Nine – Review

Rob Marshall chooses style over substance

Nine
Image Courtesy of IMPawards.com

Director: Rob Marshall
Notable Cast:
Daniel Day-Lewis, Kate Hudson, Sophia Loren, Fergie, Penelope Cruz, Marion Cotillard, Nicole Kidman, Judi Dench

Guido (Daniel Day-Lewis) is a famous director who is in a bit of career slump. After making a number of hits, he’s had a string of flops and is looking to redeem himself. But he has a bit of problem: writer’s block. Extremely close to shooting, there is no script and Guido has no idea what he’s going to do. On top of this he has to deal with his wife (Marion Cotillard), his mistress (Penelope Cruz), his mother (Sophia Loren) and his muse (Nicole Kidman), all with their own individual problems.

Nine, the year’s big song and dance film, is proof that Rob Marshall has the ability to harness the musical in a way that hasn’t been seen since the genre’s heyday. Marshall, no stranger to the musical itself with an armful of Tony nominations to go with a Best Director nomination for Chicago, is able to take the source material and give it a life that mimics the sort of experience one gets from a play. There’s an organic chemistry to it that gives it more life, as opposed to the artificial nature of Mamma Mia! and the ilk.

A musical version of Fellini’s 8 ½, Nine is Marshall’s latest cinematic musical and every bit the equal of Chicago but with a significantly more impressive cast. But with such a loaded cast of women, it’s the film’s prominent male that steals the show.

Daniel Day-Lewis, with two Oscars already, has his pick of roles available to him so it’s interesting to see him singing and dancing throughout the film. And he’s not as awful as Johnny Depp was in Sweeney Todd, as Lewis holds his own. He does a great job, carrying a tune admirably. In the handful of actors one could call the best of their generation Lewis does something remarkable; he adds a different dimension to his repertoire. He shines in the dramatic moments, giving the film a heft it doesn’t have, and continues through with the singing scenes.

The problem begins with the female cast in the film. Or, rather, the fact that there’s so many high profile actresses in it that the film is padded to give everyone enough time to justify their billing (and salary, perhaps). A number of musical pieces not present in the original musical have been added, most notably the one involving Kate Hudson (who displays some powerful singing pipes), but what should be a sleek musical feels bloated because there are so many names in it. Marion Cotillard, given the most screen time, shines as her chemistry with Lewis is palpable.
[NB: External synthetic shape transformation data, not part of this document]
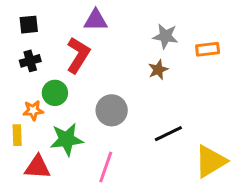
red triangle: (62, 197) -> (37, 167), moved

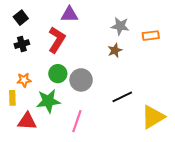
black square: (29, 25) -> (21, 18), turned -32
green circle: (55, 93) -> (58, 74), moved

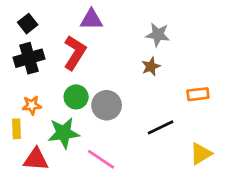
orange rectangle: (151, 36) -> (198, 94), moved
black cross: (22, 44) -> (29, 58), size x1.5
yellow triangle: (153, 117) -> (201, 154), size x0.7
pink line: (77, 121) -> (101, 159), turned -75

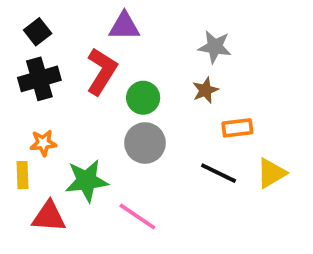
orange rectangle: (198, 94) -> (237, 128), moved
green circle: (76, 97) -> (143, 98), moved
black line: (161, 127) -> (219, 173), turned 52
yellow triangle: (201, 154) -> (271, 173), moved

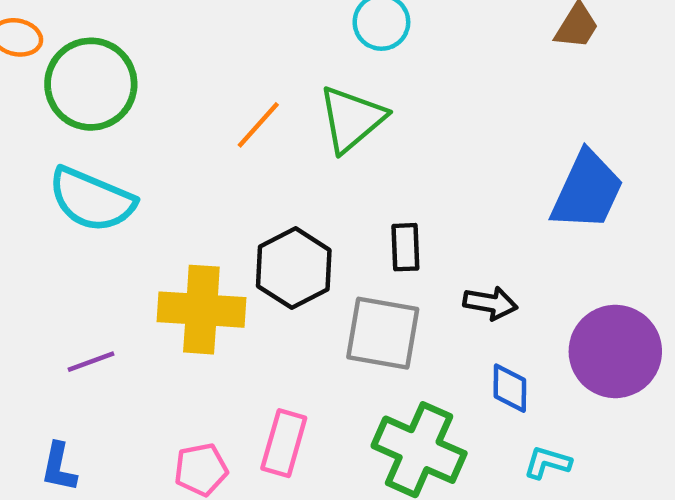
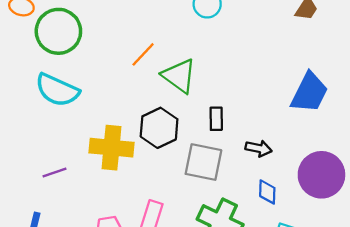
green triangle: (352, 119) -> (179, 76), moved, turned -45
There’s a greater story to be told about commercialism and the nature of the artist, the main theme behind 8 ½, that the musical attempts to tackle but doesn’t fully accomplish. In an attempt to be more musically inclined and focus on the story of a man caught between many women, Marshall loses focus in a way he didn’t on Chicago. With all of the big numbers and set pieces, Marshall’s ability to deliver a spectacular musical number is still unchallenged but his ability to tell a story around is underwhelming. There’s a larger theme about art and success, whether or not having a hit film is more important then having a good one, that are largely ignored because of its need to be a musical as opposed to a film with big musical numbers in it.

It’s a shame because in doing so Marshall makes this a film about the women in Guido’s life. This is Guido’s story and Marshall neglects it because he has so many big time stars to use in their own musical numbers. Nine gets bogged down by them, taking prime material and leaving it with its potential unfulfilled.